The eigenvalues of the Laplacian of a compact surface are linked in different ways to the geometry of the surface. We are interested in estimates of the first eigenvalue that depend on the topology of the surface. The initial result was obtained by Hersch in the 1970s, who showed that for any metric on the sphere the product of the area and the first eigenvalue is less than or equal to 8π and the equality hold only for the constant curvature metric.

Over a compact surface of genus g > 0 there is a close relationship between the maximum of this functional, Λ1(g), and minimal immersions of the surface in a sphere S^n(1).

Among other results, we will present some recent properties on the asymptotic behaviour of the sequence {Λ1(g)}g.




Melanie Rothe. Lawson’s Bipolar Minimal Surfaces in the 5-Sphere.


Unlike Euclidean space R^n, the n-sphere S^n allows for closed minimal surfaces. Interestingly, the latter turned out to be highly relevant in the geometric optimization of Laplacian eigenvalues or the Willmore energy under fixed topology. However, regarding each topological class, the list of known examples is very limited. Concerning higher codimensions, H. B. Lawson has shown in 1970 that every minimal surface in S^3 induces a minimal surface in S^5, its so-called bipolar surface. For closed surfaces, the example of the bipolar Lawson surfaces τm,k ⊆ S^5 showed that the topology can thereby undergo a change. From this perspective, we give a topological classification of the bipolar Lawson surfaces ξm,k and ηm,k. Additionally, we provide upper and lower area bounds, and find that these surfaces are not embedded for m ≥ 2 or k ≥ 2.

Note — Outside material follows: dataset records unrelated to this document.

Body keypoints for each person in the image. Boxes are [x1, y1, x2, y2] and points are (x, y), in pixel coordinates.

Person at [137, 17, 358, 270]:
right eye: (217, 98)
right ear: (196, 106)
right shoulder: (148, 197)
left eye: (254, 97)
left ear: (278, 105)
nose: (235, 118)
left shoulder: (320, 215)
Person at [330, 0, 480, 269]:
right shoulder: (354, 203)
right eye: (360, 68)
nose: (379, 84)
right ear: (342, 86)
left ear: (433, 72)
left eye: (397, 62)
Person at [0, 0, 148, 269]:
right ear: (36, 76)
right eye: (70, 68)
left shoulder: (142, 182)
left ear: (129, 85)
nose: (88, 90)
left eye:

Marcos Paulo Tassi. Analytic saddle spheres in S^3 are equatorial.


The Calabi-Almgren Theorem states that any minimal topological sphere immersed in the 3-sphere S^3 must be equatorial, i.e., a totally geodesic 2-sphere of S^3. In this talk we present a generalization of the Calabi-Almgren Theorem: any real analytic topological sphere immersed in S^3 which is also saddle (i.e., its principal curvatures k1, k2 satisfy k1k2 ≤ 0 at each point of the surface) must be equatorial. We also present a sketch of its proof, based on the study of the umbilical points of the saddle sphere and the Poincaré-Hopf Index Theorem and we discuss smooth, non-equatorial counter-examples. 

This is a joint work with J.A. Gálvez and P. Mira.




Francesca Tripaldi. Sequences of properly embedded minimal surfaces.


This talk centres around the study of sequences of minimal surfaces in a three manifold. So far, an in-depth characterisation of such sequences has been carried out in the case where the surfaces considered are discs, both in regards to the curvature blow-up points and the limit surfaces that can arise. In order to study the topology of the limit leaves of sequences of properly embedded minimal discs, Bernstein and Tinaglia first introduced the concept of the simple lift property, since such limit leaves satisfy this property. They proved that an embedded surface Σ ⊂ Ω with the simple lift property must have genus zero, if Ω is an orientable three-manifold satisfying certain geometric conditions. During my PhD, I generalised this result by considering an arbitrary orientable three-manifold Ω and proving that one is still able to restrict the topology of an arbitrary surface Σ ⊂ Ω with the simple lift property. In this talk, I will present which topological results can be extended in the case of sequences of minimal surfaces of arbitrary finite genus.